The stranger nudged me with his elbow. “Who are you?” I asked. 

“Don’t worry about who I am. You’re too late. You fell right into your role. Now hand me the hammer, son.”

“Why is there an Elvis impersonator here?” I bent down, picked up the hammer by my feet and gave it to the man. “Doesn’t that seem a little inappropriate?”

“Pssh. Impersonator? That’s not fucking Val Kilmer. And about being appropriate. Who’s to say. She loved the King and he’s almost through and then you’re up.”

“Up?”

“Yeah, up. Say all the things you should have said when you had the chance.” The man guided me to the lectern, he thanked Mr. Presley, and raised his hands like a conductor. “The audience awaits you, Wilhelm. Don’t fuck this up like you do with everything else. No pressure.”
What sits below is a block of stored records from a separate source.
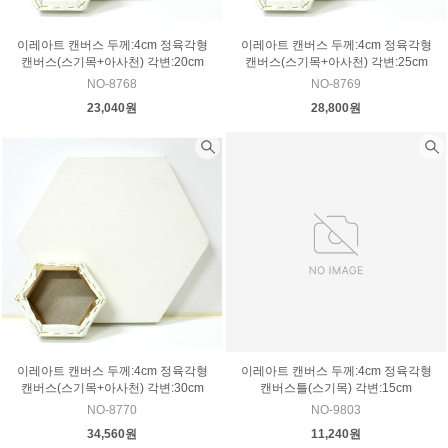
이레아트 캔버스 두께:4cm 정육각형
이레아트 캔버스 두께:4cm 정육각형
캔버스(스기목+아사천) 각변:20cm
캔버스(스기목+아사천) 각변:25cm
NO-8768
NO-8769
23,040원
28,800원
이레아트 캔버스 두께:4cm 정육각형
이레아트 캔버스 두께:4cm 정육각형
캔버스(스기목+아사천) 각변:30cm
캔버스틀(스기목) 각변:15cm
NO-8770
NO-9803
34,560원
11,240원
I looked back at the casket, it was white, weiss, and studded, matching the King’s jumpsuit. In front of the pews were eight chairs, all seated by Catherine of varying ages, from a small child to present. There was Catherine, little and crying in pajamas. And then there was Catherine in a black dress, looking how I left her earlier, upset and frustrated. 

What if everything was all my fault? Everything?
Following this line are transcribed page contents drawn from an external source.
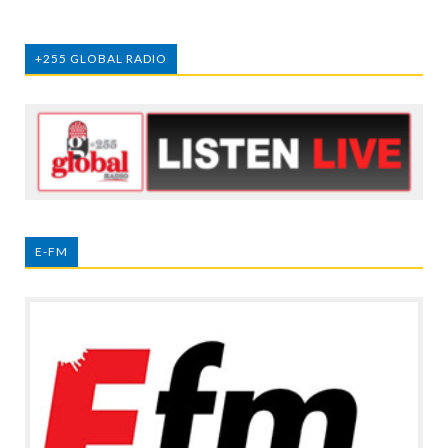
+255 GLOBAL RADIO
E-FM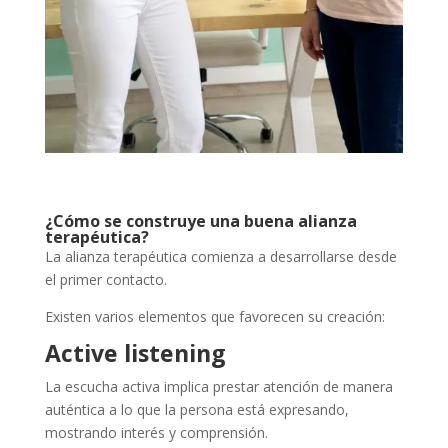
¿Cómo se construye una buena alianza
terapéutica?
La alianza terapéutica comienza a desarrollarse desde
el primer contacto.
Existen varios elementos que favorecen su creación:
Active listening
La escucha activa implica prestar atención de manera
auténtica a lo que la persona está expresando,
mostrando interés y comprensión.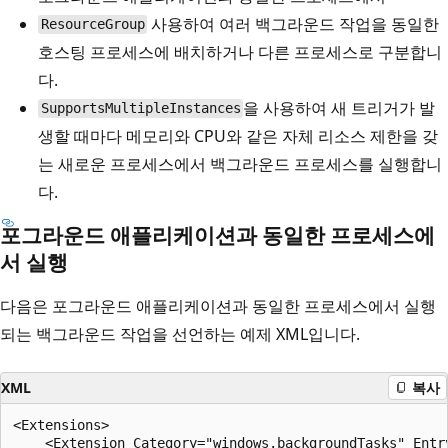
사용하여 여러 백그라운드 작업을 동일한
ResourceGroup
호스팅 프로세스에 배치하거나 다른 프로세스로 구분합니
다.
을 사용하여 새 트리거가 발
SupportsMultipleInstances
생할 때마다 메모리와 CPU와 같은 자체 리소스 제한을 갖
는 새로운 프로세스에서 백그라운드 프로세스를 실행합니
다.
포그라운드 애플리케이션과 동일한 프로세스에
서 실행
다음은 포그라운드 애플리케이션과 동일한 프로세스에서 실행
되는 백그라운드 작업을 선언하는 예제 XML입니다.
XML
복사
<Extensions>

    <Extension Category="windows.backgroundTasks" Entr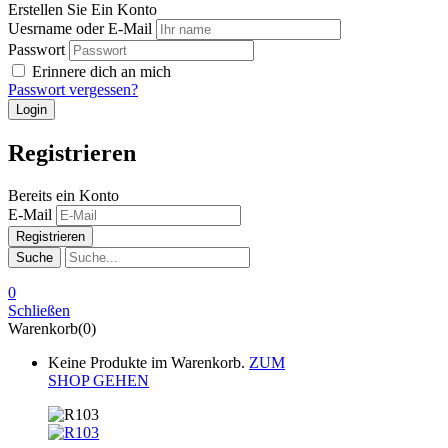
Erstellen Sie Ein Konto
Uesrname oder E-Mail
Passwort
Erinnere dich an mich
Passwort vergessen?
Registrieren
Bereits ein Konto
E-Mail
Suche
0
Schließen
Warenkorb(0)
Keine Produkte im Warenkorb.
ZUM
SHOP GEHEN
I attempted to speak, to emit a sound, but when I opened my mouth, I hesitated. I didn’t know what to say. I didn’t know what they wanted me to say. It was physically impossible for me to talk. I shut down so easily. There was a steady pulse of hammering noises. The strange man looked back at me, with nails dangling from his mouth, and falling into his hands, as he secured a charred heart and speckled lungs to the wall, with red string draped from it. 

“I’m working here,” he said. “I call it, circulatory system. You know how hard it was for Hattie to get through each sorrowful day? What she required to get through life took a fatal toll on her physical form. Her rotting insides, which I have displayed, are a testament to deprivation and heartache. There are three distinct parts: the pulmonary, the coronary and the systemic. Yours are fine. Breathe. Take it all in. go on, Wilhelm. I am listening. We all are.”

“I am Wilhelm Flood. Hattie’s misbegotten son. Her fruitless son. Hattie was a wonderful woman. I wish I could have spoken to her but I couldn’t. I just couldn’t. Her heart was big and broken long before me, I couldn’t fix it, no one could. She was good, but how easily do we lose sight of the good in a person. We forget the good times under the heap of the bad times. I don’t know how to do this. I loved her but things got so bad, so ugly, and I allowed myself one vice to cope and that vice was hatred. I let hatred nip at my own heart until there was nothing left of it anymore. In the end it was a self defeating tactic but I couldn’t watch her destroy herself anymore. I wouldn’t talk to her. I couldn’t forgive her for the looks I’ve seen on Catherine’s face. I couldn’t forgive her for all the broken promises I knew were impossible to keep. Forgiveness is the last step, but really death is. So now I forgive her but what does it matter? I’m sorry for my role in making things worse. I understand Hattie now. I possess the same personality traits. I understand the torment of never being comfortable in your own skin and the overwhelming fear of being yourself. I get it, now. I was remote and hurtful, and understanding that doesn’t mean it was right. I apologize for being embarrassed of you, Hattie. I am a coward. You understand, Mom? I’ve written your eulogy everyday for years and yet here we are and I am unprepared. You thought everyone hated you but it was only me, and deep down, that was the biggest lie I ever told. I am a bastard. And I have let the world down, and I am sorry. I fear I’m incapable of being a good person. I love you. I have to go.”

“You always have to go. All you want is to leave us all behind,” said Catherine, all eight versions in unison. The strange man rushed Elvis back to the podium to sing, Are You Lonesome Tonight. The Floods were lonesome every night. It wasn’t ever a question. Their tears alone could wash away us all. 

‘I’m sorry. I can’t say it enough.”

“You’re always sorry,” said Catherine. All of them. Did anyone know me at all? If they did then they would know how sorry I was. If sorry was a color what color would it be? Answer it. Well, I’d that color you picked and I’d paint the whole fucking world that color to show you how sorry I am.